A área onde se encontra hoje o Paraná não foi diferente do restante do Brasil e conservou, durante séculos, uma floresta riquíssima em espécies animais e vegetais. Mas, com o avanço da civilização, da agricultura e da devastação desordenada, a situação hoje pode ser considerada extremamente crítica.
Menos de 5% das florestas naturais do Estado continuam intactas, mas esse número vem diminuindo a cada dia.
‘‘O que na verdade a gente procura são fragmentos de ambientes mais ou menos primitivos, que apesar de alterados acabam sendo refúgios essas espécies cada vez mais raras. E a preservação dessas áreas é importantíssima para a preservação dessa fauna’’, observa o biólogo Marcos Bornschein, que faz estudos na região do baixo Tibagi (Norte do Estado).
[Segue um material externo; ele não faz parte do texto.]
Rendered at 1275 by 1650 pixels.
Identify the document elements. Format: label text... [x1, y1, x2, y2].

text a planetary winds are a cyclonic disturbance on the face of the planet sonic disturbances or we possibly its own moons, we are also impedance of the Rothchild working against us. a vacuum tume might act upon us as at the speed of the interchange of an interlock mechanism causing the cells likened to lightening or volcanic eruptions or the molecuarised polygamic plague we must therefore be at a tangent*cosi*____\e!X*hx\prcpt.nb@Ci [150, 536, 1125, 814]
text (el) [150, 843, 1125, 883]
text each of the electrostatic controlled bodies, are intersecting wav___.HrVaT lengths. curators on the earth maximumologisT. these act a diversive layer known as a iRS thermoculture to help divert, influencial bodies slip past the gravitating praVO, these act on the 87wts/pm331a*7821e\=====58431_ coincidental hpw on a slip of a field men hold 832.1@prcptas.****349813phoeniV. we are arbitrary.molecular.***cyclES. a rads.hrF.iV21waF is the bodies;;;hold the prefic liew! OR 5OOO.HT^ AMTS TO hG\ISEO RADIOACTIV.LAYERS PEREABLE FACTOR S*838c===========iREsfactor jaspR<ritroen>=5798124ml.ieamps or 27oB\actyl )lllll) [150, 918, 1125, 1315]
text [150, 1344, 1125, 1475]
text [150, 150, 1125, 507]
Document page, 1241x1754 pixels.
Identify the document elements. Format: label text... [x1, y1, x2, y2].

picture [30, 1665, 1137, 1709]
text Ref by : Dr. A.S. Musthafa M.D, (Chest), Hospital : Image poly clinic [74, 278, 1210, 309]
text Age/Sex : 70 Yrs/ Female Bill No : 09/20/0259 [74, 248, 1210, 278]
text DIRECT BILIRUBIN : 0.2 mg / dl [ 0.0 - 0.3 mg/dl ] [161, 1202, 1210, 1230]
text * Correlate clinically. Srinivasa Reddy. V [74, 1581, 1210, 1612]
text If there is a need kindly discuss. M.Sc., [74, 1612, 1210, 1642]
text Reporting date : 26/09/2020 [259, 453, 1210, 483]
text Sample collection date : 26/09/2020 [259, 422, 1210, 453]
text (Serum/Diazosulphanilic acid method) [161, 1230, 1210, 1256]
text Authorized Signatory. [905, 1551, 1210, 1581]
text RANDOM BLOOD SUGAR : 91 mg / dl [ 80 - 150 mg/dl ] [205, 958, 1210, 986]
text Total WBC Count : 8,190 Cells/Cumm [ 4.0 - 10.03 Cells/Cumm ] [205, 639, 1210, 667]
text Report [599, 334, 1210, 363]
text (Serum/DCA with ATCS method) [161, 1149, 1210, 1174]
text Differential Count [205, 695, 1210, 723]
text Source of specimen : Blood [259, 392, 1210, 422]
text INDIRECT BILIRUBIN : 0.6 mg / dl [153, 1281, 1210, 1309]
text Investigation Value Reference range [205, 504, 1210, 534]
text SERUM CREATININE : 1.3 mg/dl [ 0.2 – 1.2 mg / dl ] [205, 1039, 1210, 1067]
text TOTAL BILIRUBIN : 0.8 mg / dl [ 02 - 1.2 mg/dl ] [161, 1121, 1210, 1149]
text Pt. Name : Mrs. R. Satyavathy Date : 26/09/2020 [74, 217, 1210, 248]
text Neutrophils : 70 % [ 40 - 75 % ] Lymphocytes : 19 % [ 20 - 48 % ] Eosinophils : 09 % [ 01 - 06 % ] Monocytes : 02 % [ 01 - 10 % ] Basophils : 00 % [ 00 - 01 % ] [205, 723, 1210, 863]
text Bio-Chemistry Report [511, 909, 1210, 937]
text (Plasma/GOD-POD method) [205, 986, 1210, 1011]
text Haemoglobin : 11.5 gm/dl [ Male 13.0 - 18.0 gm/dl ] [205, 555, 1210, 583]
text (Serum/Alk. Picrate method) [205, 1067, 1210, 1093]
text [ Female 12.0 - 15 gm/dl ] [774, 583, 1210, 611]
Segundo os pesquisadores, não existem ainda estudos que apontam com precisão qual o destino de pássaros e animais quando o próprio ambiente natural é destruído. ‘‘Mas certamente muitas espécies desaparecem’’, avalia o biólogo, lembrando muitas delas precisam de condições específicas para sobrevivência.
Um exemplo é o papagaio do peito roxo, que constrói seu ninho em locais de vegetação densa e árvores grossas; e provavelmente o pato-mergulhão, que sobrevive perto dos rios de corredeira.
Ou seja, se o ambiente natural for destruído e o animal não encontrar nas proximidades um similar, ele pode desaparecer. E, com ele, toda uma espécie.
Os pesquisadores também vêem com preocupação a decisão do juiz Pedro Máximo Paim Falcão, do Tribunal Regional Federal da 4ª Região, sediado em Porto Alegre (RS).
O juiz derrubou a liminar que fechou há mais de dez anos a Estrada do Colono, no Parque Nacional do Iguaçu, em Foz do Iguaçu. Bianca Reinert diz: ‘‘Do ponto de vista ambiental, isso é um crime’’.